Quando o corpo se deita
na tela, uma voz em pequenos murmúrios e gemidos abraça-se às pinceladas manhãs
de Primavera. A tinta, as tintas, o pincel, todos são o coração ensonado da
imagem sombreada das lâminas do desejo. A fotografia ergue-se como se erguem todas
as crianças quando ouvem a voz da mãe; o filho perfeito, esse espaço entre a
noite e o dia, não existe. As cores são a saudade, quando a mão do artista
acaricia esse corpo de luz e sombra, quando o artista os olha
E nada como um pequeno
beijo junto ao mar.
Todos os barcos, todas as
cores, dançam agora sobre a tela inanimada, quase a desfalecer; a morte ocorre
quando o artista dá por concluída a sua obra; mas será que a obra fica assim,
tão simplesmente, concluída? A obra é como um filho, só fica concluído quando
morrer e, transforma-se em pó.
As mãos, alicerçam-se aos
lábios da tela, o cavalete espreita pela janela e percebe que a tempestade se aproxima,
que os barcos estão a regressar rapidamente a terra, neste caso, à tela. O artista,
chora. O corpo, suspenso na tela, vacila e, percebe-se que existem
pequeníssimas gotículas de suor; a pele absorve as cores primárias, cerras os
olhos e liberta um uivo de silêncio.
Assim, a tela entre
pequenos gemidos e outros tantos sons inaudíveis, encosta-se às mãos do
artista, rodopia em sentido anti-horário e, desce até às profundezas do abraço.

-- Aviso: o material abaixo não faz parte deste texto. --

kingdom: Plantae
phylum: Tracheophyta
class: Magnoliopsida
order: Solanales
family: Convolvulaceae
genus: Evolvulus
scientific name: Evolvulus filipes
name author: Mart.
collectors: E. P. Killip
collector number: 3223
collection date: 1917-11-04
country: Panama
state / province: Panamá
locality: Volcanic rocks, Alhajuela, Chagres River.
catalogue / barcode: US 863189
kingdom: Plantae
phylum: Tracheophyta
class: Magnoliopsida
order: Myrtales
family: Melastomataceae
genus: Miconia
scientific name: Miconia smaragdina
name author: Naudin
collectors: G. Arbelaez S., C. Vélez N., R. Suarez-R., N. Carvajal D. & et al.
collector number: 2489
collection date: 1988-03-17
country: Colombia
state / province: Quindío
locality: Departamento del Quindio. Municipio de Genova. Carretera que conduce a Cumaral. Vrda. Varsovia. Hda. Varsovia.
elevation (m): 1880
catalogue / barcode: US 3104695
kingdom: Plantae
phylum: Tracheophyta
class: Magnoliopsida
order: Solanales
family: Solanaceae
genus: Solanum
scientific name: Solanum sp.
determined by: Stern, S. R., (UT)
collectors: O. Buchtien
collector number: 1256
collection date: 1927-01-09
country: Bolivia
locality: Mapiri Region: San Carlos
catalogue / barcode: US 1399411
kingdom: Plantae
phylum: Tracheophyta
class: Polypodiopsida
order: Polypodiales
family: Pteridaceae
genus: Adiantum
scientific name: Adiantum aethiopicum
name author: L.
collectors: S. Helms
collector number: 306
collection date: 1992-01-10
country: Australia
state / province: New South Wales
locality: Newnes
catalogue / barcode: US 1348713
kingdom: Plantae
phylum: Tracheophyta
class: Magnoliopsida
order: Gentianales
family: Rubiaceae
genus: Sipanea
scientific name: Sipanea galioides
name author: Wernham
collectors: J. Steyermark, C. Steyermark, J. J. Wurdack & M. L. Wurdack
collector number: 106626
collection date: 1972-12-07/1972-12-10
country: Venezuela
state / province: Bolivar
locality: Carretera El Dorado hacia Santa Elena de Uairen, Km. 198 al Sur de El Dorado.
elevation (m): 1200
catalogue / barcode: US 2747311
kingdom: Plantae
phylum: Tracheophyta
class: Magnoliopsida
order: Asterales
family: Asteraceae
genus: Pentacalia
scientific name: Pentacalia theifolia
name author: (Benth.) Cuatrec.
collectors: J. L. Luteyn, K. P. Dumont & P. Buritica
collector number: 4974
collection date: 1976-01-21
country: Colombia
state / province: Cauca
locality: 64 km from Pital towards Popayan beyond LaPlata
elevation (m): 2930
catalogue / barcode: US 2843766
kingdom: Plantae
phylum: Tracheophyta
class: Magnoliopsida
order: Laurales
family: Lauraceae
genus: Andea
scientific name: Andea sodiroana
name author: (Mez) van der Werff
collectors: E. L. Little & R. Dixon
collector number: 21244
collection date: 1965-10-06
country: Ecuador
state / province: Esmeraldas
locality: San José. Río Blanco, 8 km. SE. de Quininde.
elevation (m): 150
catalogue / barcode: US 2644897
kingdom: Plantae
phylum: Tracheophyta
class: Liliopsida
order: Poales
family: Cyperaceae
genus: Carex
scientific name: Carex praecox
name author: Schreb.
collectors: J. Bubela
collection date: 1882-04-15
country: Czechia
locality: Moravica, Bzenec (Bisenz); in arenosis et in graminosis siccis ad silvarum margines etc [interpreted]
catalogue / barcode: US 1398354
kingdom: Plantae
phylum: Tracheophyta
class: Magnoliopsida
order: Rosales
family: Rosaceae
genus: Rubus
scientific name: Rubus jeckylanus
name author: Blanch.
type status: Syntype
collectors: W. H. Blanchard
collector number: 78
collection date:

Alguém me sabe dizer o que fazem as mãos do artista quando a obra termina? Nada.
São os olhos da arte.
Sentem-se as fugazes
candeias, quando dentro do atelier uma parcela de luar ilumina o corpo
terminado, pronto a ser vendido. O artista constrói corpos para venda e, quem
comprar os corpos construídos pelo artista, através das mãos, olha-os. O submundo
das profundezas mais esguias, carrega no peito o cansaço do dia, carrega nas
mãos, os olhos do amanhecer, quando ainda todos dormem, mesmo os corpos mais
preguiçosos deitados na tela.
A tela é um monstro que
se alimenta do corpo, pequenas cores misturadas numa tarde de Inverno e,
sabendo que todos os corpos são desprovidos de lábios, aqui podemos dizer que o
beijo é proibido. O sagrado desejo, quando a mão, um dos olhos da tela, desliza
até encontrar as coxas envenenadas numa tarde de silêncio, assim, percebe-se
que os dias, que as noites, que tudo, que nada, fazem sentido nesta tela imaginária
que é a vida.
Se a vida são cores em
movimento numa tela nua, branca, suspensa num cavalete, o exercito de pinceis e
espátulas são o criador Deus quando acordou ao terceiro dia. Os mandarins da
insónia poisam sobre a minha sombra desejada por uma sombra de medo, ao fundo,
lá longe, um pequeno cardume de peixes em papel colorido, aproximam-se e,
todos, devoram-me, restando depois, uma tela nua e vazia.
Como sempre, existe
dentro de nós uma tela nua, vazia, recheada de medo. E este pedaço de mundo
submerso, alimenta-se das palavras que o poeta vomita sobre os corpos deitados
na tela; ninguém percebe o desejo do artista, quando com um punhado de pinceis
e algumas espátulas, transforma o branco em corpos, com asas, que voam em direcção
ao mar, e o mar nunca será um filho de Deus.
As mais belas canções de
uma infância entre lápis de cor e bolas de plasticina, e depois do lanche, um
papagaio colorido mergulhava no cacimbo solidão de mais uma tarde junto às
mangueiras.
E este pedaço de mundo
submerso, ergue-se entre os rochedos e os corpos pincelados na tela.